◆ Supplied information:
================

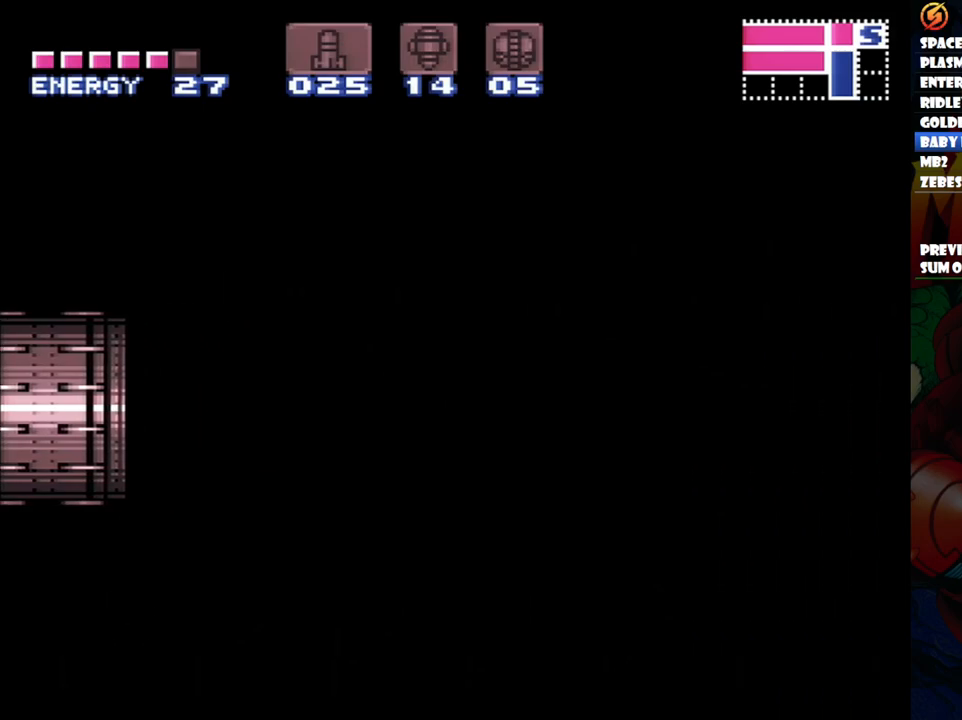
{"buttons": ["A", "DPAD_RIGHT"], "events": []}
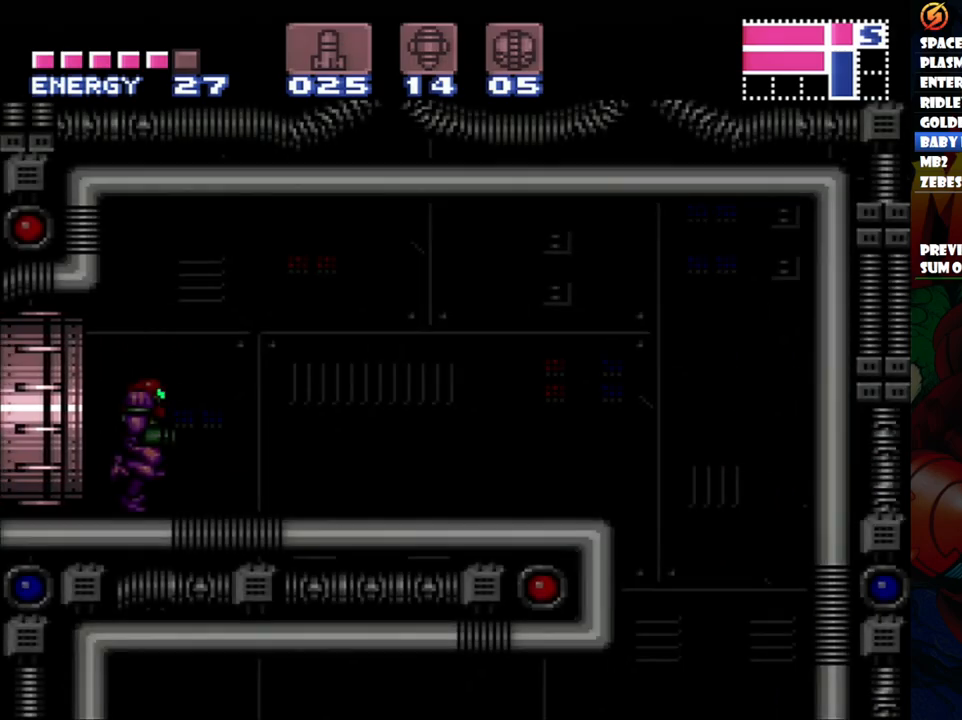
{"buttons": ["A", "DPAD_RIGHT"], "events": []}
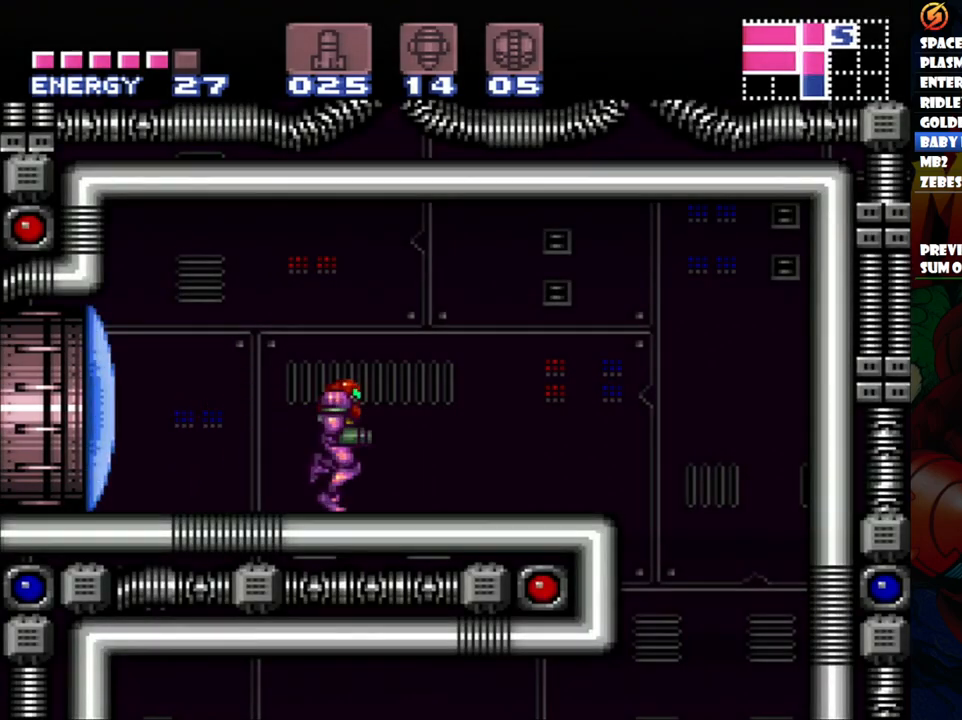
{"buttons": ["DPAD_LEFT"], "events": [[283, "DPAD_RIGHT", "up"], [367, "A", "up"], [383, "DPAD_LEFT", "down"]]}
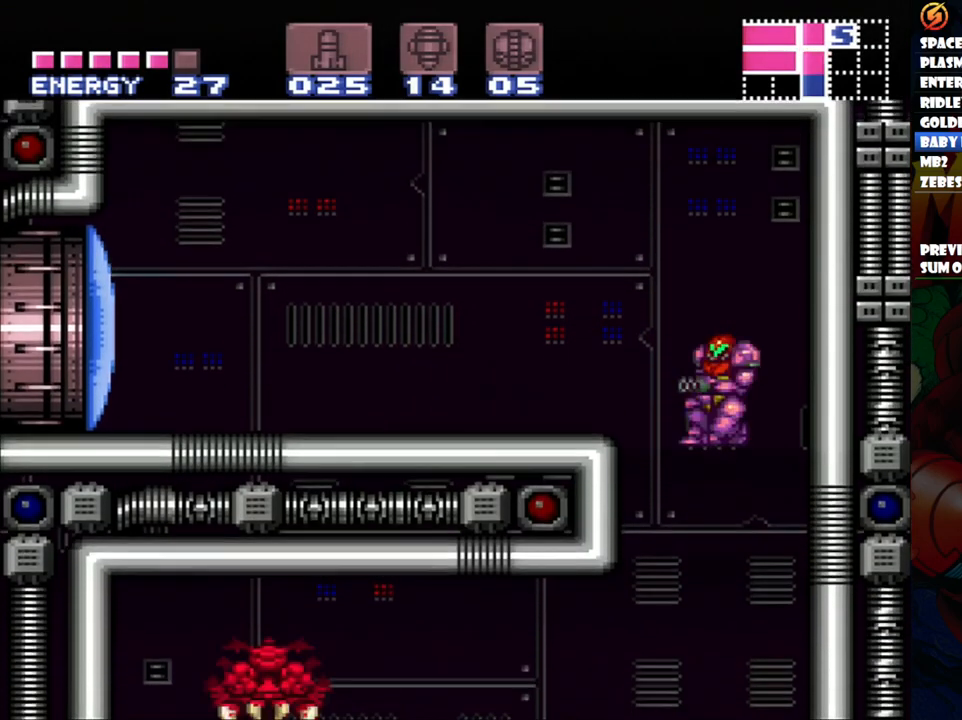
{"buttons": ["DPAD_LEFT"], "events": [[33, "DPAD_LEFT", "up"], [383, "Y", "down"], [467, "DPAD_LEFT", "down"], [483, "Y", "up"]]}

================

◆ Your assignment: Nothing but a number is expected here: say how many lines in the material hold "down".

◆ Result below: 2